I’ve decided to blog about the process for two reasons. First, I think more composers (and all creative artists) should be open about their creative processes, partly to share ideas and partly to undermine the idea of the genius-composer working secretively in their ivory tower – a view held by too many people (including composers). Secondly, I’ve been able to draw on a number of creative catalysts from a host of sources, almost none of which are related to dots-on-page musical matters.


Review: 'A Whispered Shout' (or Beer, Sandwiches & Experimental Music)

Last weekend (3 August) I had the pleasure of experiencing A Whispered Shout, described by its organiser as ‘an afternoon of contemporary and experimental music featuring a wide variety of different sounds and approaches’. Indeed! Part of my motivation for going was to catch-up with old friends and, I hoped, to meet some musicians in the flesh that I’d only had the chance to meet online in the past. Thankfully the whole day was a huge success on all fronts, especially when it came to the musical stimulation it offered, both aurally and… well, orally.

A B(l)ack Room in South London

I should begin by saying something about the venue. Matthew’sYard is a calm, airy, café-type space in the heart of Croydon built in the converted lower floor of a conference centre (at least that’s what I think it is). Away from the main area there’s a smaller, windowless room painted in black with a low stage running across the width of the space.

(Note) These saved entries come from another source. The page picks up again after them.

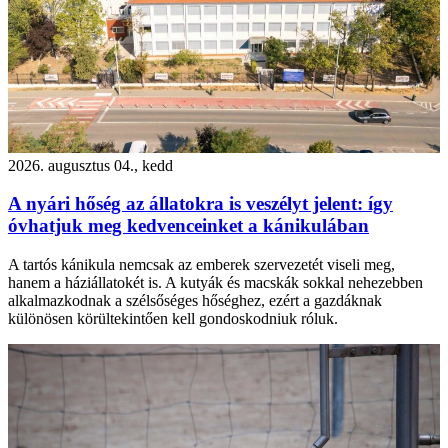
2026. augusztus 04., kedd
A nyári hőség az állatokra is veszélyt jelent: így
óvhatjuk meg kedvenceinket a kánikulában
A tartós kánikula nemcsak az emberek szervezetét viseli meg,
hanem a háziállatokét is. A kutyák és macskák sokkal nehezebben
alkalmazkodnak a szélsőséges hőséghez, ezért a gazdáknak
különösen körültekintően kell gondoskodniuk róluk.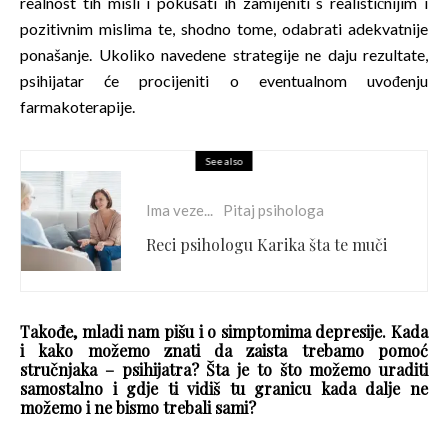
realnost tih misli i pokušati ih zamijeniti s realističnijim i
pozitivnim mislima te, shodno tome, odabrati adekvatnije
ponašanje. Ukoliko navedene strategije ne daju rezultate,
psihijatar će procijeniti o eventualnom uvođenju
farmakoterapije.
See also
Ima veze...
Pitaj psihologa
Reci psihologu Karika šta te muči
Takođe, mladi nam pišu i o simptomima depresije. Kada
i kako možemo znati da zaista trebamo pomoć
stručnjaka – psihijatra? Šta je to što možemo uraditi
samostalno i gdje ti vidiš tu granicu kada dalje ne
možemo i ne bismo trebali sami?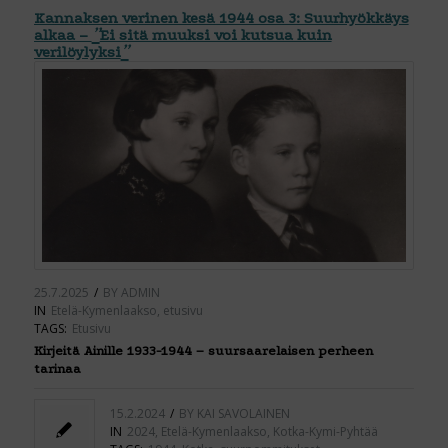
Kannaksen verinen kesä 1944 osa 3: Suurhyökkäys
”
alkaa –
Ei sitä muuksi voi kutsua kuin
”
verilöylyksi
25.7.2025
/
BY
ADMIN
IN
Etelä-Kymenlaakso
,
etusivu
TAGS:
Etusivu
Kirjeitä Ainille 1933-1944 – suursaarelaisen perheen
tarinaa
15.2.2024
/
BY
KAI SAVOLAINEN
IN
2024
,
Etelä-Kymenlaakso
,
Kotka-Kymi-Pyhtää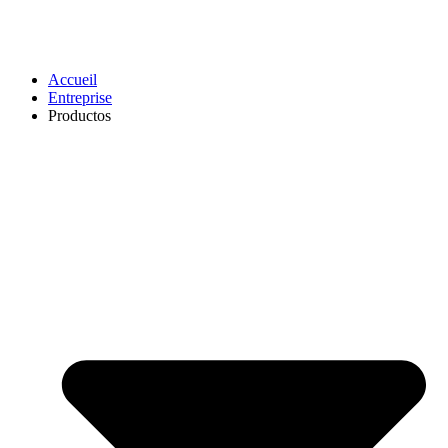
Accueil
Entreprise
Productos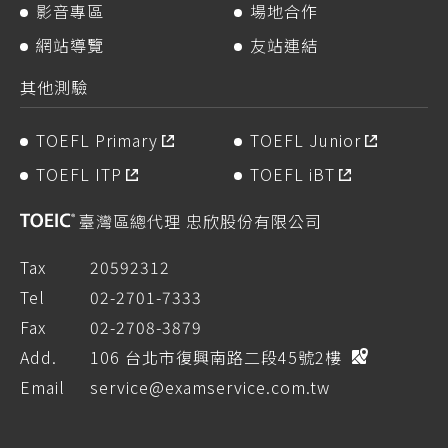
影音專區
場地合作
網站導覽
友站連結
其他測驗
TOEFL Primary
TOEFL Junior
TOEFL ITP
TOEFL iBT
臺灣區總代理 忠欣股份有限公司
Tax
20592312
Tel
02-2701-7333
Fax
02-2708-3879
Add.
106 台北市復興南路二段45號2樓
Email
service@examservice.com.tw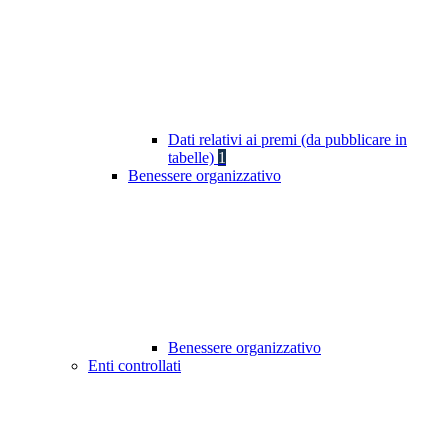
Dati relativi ai premi (da pubblicare in
tabelle)
1
Benessere organizzativo
Benessere organizzativo
Enti controllati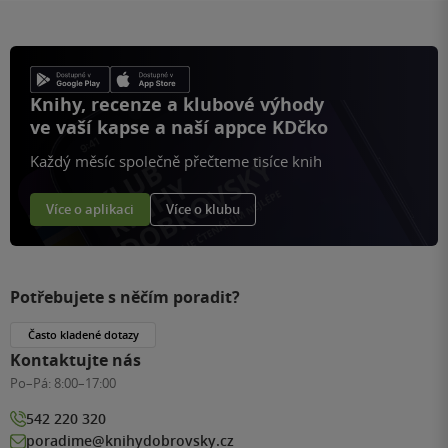
Knihy, recenze a klubové výhody
ve vaší kapse a naší appce KDčko
Každý měsíc společně přečteme tisíce knih
Více o aplikaci
Více o klubu
Potřebujete s něčím poradit?
Často kladené dotazy
Kontaktujte nás
Po–Pá:
8:00–17:00
542 220 320
poradime@knihydobrovsky.cz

There are a few stage lights scattered about, there’s a pokey sound engineer’s box and the leaning-post-of-choice was a wooden counter obviously designed to function as a bar should the need arise. It felt like the kind of place you’d go to watch your friend’s band play. You certainly wouldn’t pick it out as somewhere to hear anything ‘classical’. Which brings me to the first major success of the event: artistic neutrality. I mean that in the best way possible. So many experimental music concerts take place in non-standard spaces, or else take their cue from the traditional classical set-up hoping, I imagine, that the audience is more likely to revere the experimentalism if they’re coerced into watching it like a Beethoven performance. A Whispered Shout had no such baggage. Individual seats were set-out across the room, in vague rows but easily moved. There were no programmes or other such formalities. The room was spacious enough for a decent sound, but intimate enough to feel like you were really involved in every performance. And the space wasn’t so obviously wacky that it screamed ‘EXPERIMENTALISM’ like an obnoxious market seller desperately trying to flog his wares. Granted, it’s certainly the kind of space in which you might expect to hear laptop performances, and four artists on the billing were using laptops. That said, two of them sat to one side of the room, away from the stage entirely. In a really non-obvious way, everyone involved managed to subvert the loaded connotations of the most common performance set-ups, which (to my mind at least) helped the audience to relax and enter a neutral interpretative space. By being so comfortable – beers in-hand and sandwiches appearing from all directions – we were able to properly appreciate the artistic statements that were being shared. In short, I can’t think of a more perfect setting.